A recent genome-wide association screening of TD in Japanese patients with schizophrenia implicated the rs2445142 marker in the heparan sulfate proteoglycan 2 (HSPG2) gene.47 Additional gene expression analyses in human post-mortem brains and a rodent model revealed that the risk allele was significantly associated with increased HSPG2 expression, which may protect against the development of TD via a cholinergic or basic fibroblast growth factor mediated neuroprotective mechanism.47 These initial findings with HSPG2 were more recently supported by a re-analysis of the CATIE genome-wide dataset, as well as an Israeli Jewish sample.48 However, negative results were also obtained in independent populations.42 According to HapMap data, both the rs7544500 SNP associated with EPS in the present study, and the rs2445142 marker related to TD in genome-wide association studies are in high LD; this could explain the observed associations of rs2445142 with increased HSPG2 expression.

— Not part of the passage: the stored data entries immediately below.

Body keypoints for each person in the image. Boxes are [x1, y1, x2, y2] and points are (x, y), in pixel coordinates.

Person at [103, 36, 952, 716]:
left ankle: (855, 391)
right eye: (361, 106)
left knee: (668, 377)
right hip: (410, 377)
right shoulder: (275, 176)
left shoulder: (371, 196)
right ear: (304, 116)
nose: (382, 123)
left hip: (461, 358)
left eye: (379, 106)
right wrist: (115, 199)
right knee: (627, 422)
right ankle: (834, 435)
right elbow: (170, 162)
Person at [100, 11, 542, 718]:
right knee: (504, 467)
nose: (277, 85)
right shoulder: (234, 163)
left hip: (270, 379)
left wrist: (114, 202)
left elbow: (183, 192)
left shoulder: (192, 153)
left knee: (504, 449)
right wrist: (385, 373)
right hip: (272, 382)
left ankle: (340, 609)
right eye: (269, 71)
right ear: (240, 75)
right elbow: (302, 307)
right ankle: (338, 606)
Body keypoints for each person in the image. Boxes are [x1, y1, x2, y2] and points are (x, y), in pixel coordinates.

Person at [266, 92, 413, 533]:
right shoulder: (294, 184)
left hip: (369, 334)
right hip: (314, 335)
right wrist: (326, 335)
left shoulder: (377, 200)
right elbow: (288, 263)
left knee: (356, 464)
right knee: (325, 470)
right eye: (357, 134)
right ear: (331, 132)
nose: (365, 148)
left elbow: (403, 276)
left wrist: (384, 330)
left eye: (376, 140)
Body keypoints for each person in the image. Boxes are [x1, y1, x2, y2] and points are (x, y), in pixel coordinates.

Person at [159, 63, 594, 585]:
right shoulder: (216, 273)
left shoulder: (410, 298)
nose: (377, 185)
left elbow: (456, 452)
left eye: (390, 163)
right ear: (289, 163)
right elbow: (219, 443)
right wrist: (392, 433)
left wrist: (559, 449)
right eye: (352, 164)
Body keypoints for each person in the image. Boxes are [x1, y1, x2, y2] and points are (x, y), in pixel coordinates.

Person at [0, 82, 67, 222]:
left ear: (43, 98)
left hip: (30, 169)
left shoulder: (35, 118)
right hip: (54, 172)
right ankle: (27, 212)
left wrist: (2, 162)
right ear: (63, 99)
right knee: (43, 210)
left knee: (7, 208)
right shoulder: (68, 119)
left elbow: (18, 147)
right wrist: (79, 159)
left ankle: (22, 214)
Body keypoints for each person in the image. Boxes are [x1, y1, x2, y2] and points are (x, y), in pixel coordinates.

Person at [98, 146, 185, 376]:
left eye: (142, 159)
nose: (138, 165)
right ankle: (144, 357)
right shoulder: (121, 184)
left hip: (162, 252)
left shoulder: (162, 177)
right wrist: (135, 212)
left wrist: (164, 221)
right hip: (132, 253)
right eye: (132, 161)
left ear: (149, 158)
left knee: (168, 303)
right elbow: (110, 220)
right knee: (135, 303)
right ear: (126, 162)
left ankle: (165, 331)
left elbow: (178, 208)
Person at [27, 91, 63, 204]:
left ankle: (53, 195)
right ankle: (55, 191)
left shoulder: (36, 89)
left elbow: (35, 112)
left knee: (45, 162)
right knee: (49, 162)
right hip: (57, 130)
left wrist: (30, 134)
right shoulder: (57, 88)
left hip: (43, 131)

Finally, we also tested if gene × gene interactions existed among the genes with significant associations with EPS. We identified strong interactions between genes related to dopamine (DRD2 and SLC18A2), which is consistent with recent literature.40 We also observed strong interactions between glutamate receptors (GRIN2A and GRIK3) and the HSPG2 gene. Dopamine interactive genes and glutamate interactive genes showed no interactions between each other, but both systems interacted with dosage. As a result, we obtained a six-factor interaction, including significant SNPs in DRD2, SLC18A2, GRIN2A, GRIK3 and HSPG2, as well as dosage. To give biological plausibility to the statistical interaction identified in our study, we confirm that these genes conform to an interactive network. However, these interactions were mostly identified by the literature and without experimental evidence of the interaction in the database.

Our study has a number of limitations. The main one is the sample size, which limits its statistical power and makes it difficult to detect small or modest effects of common variants. We achieved sufficient statistical power to identify a number of significant associations; however, it was not sufficient for us to state conclusively that the genes that did not yield significant results made no contribution to EPS, because the discrete odds ratios for association of their SNPs may not have been identified in our small sample. It should be noted that our sample comprised patients with FEP, representing a homogeneous clinical population from a relatively small number of sites integrated in a research network. In addition, the sample selected for these analyses only included patients treated with high-potency SGAs and controlled for several confounding factors such as age, gender, dosage, AP combinations and concomitant treatments. Another limitation is that our study used a candidate gene strategy. A disadvantage of this approach is that the objects of the study are limited by our current understanding of the molecular mechanisms involved in the pathology of FEP; therefore, this method cannot identify hitherto unsuspected predictor genes.49 Moreover, among the selected genes, our study was limited by our current knowledge of their genetic variability that is available in public databases. Given our incomplete knowledge of the pathophysiology of EPS, other candidate genes could be considered in the pathways selected in this study and elsewhere.49 Finally, we did not consider any pharmacokinetic variables in our study because, as we have demonstrated previously,50 clinicians practice intuitive pharmacogenetics with dose titration strategies, which masks the effect of genetic variability in drug-metabolizing enzymes on EPS risk when naturalistic cohorts are studied.

In conclusion, and taking into account the study limitations, we have identified several genetic associations with the risk of developing AP-induced EPS. Specifically, we have confirmed the involvement of dopamine, serotonin and glutamate pathways. Further studies are needed to confirm the clinical applicability of our data.